Wow nice job! Were u fishing inside the first sandbar or the second? Nice to see pomps still bring caught :thumbsup:


----------



## Salt4Lifer

Nice job! Haven't seen a Pomp in AGES!!


----------



## Yellowrivermudder

I AM SO INCREDIBLY JEALOUS. I was out from 7 to 12 on Sunday, and I caught zero pomps, and around a dozen hard heads! I had June Grass building up on my lines as the day progressed. Great haul man! I've had impressive days before, but it has been a long long time. Yours is certainly a day to remember! Thanks for posting! Tight Lines! YRM


----------



## fishin for pompanos

Chris V said:


> Two permit in a day isn't common in our area! Very cool!
> 
> When I read the title though, I was hoping you meant a 22 1/4" Pompano


I was hoping the same thing.


----------



## fishin for pompanos

reelndrag said:


> Wow nice job! Were u fishing inside the first sandbar or the second? Nice to see pomps still bring caught :thumbsup:


Thanks reelndrag. Close to the second sand bar.


----------



## GROUPERKING

Awesome !


----------



## andrethegiant

Nice catch
I wish I could have a day like that


----------



## NoMoSurf

Where was this?


----------



## flex

surf fishing is all about location. location. location. 

i've given up on surf fishing in this area for this reason. i have had zero luck this year finding the schools. 

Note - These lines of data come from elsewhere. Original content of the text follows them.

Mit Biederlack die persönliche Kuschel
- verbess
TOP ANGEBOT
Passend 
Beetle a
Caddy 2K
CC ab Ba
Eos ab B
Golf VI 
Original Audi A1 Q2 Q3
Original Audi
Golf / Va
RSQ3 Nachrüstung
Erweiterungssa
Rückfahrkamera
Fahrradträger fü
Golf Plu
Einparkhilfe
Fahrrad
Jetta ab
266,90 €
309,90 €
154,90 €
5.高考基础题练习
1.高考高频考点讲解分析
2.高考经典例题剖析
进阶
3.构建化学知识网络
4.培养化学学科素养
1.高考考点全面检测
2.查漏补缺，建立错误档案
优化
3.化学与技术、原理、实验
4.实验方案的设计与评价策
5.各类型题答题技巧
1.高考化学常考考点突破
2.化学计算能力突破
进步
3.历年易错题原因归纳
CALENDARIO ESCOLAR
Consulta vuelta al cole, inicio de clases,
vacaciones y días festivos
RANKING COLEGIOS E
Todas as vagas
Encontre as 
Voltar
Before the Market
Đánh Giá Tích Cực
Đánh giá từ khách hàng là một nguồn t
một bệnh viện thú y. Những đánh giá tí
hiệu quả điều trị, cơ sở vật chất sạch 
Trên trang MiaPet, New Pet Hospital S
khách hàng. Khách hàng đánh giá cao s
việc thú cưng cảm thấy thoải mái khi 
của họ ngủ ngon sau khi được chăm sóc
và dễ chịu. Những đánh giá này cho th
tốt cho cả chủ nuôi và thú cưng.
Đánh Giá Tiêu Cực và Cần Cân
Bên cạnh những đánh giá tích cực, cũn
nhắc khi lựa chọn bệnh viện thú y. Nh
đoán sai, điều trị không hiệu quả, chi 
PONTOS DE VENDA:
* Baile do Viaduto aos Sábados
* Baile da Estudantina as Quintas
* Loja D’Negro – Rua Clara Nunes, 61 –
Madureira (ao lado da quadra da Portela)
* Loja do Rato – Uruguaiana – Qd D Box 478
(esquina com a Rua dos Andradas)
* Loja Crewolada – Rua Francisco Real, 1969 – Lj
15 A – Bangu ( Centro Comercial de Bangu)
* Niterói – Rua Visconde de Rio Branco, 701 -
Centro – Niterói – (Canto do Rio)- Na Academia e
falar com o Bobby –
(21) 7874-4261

i actually caught a mess of nice size whiting at the bridges over the weekend, i have only caught baby whiting on the surf this year and a ton of cats. and then i leave sandy, wet and dirty.


----------



## Yellowrivermudder

I found out that the key to successful fishing is to stick to it Flex...I was aptly rewarded for trying again, and again. I found out that I catch the most, and best fish, when no one else thinks that fishing is practical. Don't get burnt out on it. Find a buddy, and tell some fishing stories...that gets me ready to slay some fish...and well, if I don't get anything worthwhile, I think things through and try a different approach the next time. I find that when I get lazy about my setups when surf fishing, I can have absolutely zero yield for my efforts, but if I change things up, and find out what the fish are going to be biting on, I'm usually rewarded with fish. 

Great job again on the awesome catch! We'll have to join forces some day for a fun day of competitive Pomp fishing! Tight lines!!! YRM


----------



## Surffishin

That's what I call a catch!! Good times and good eating!


----------



## Faithnfishin

Good Report and Amen!!


----------



## sportfisher

*Nice Pomps*

What tackle do you use to fish them with sand fleas? Thanks in advance


----------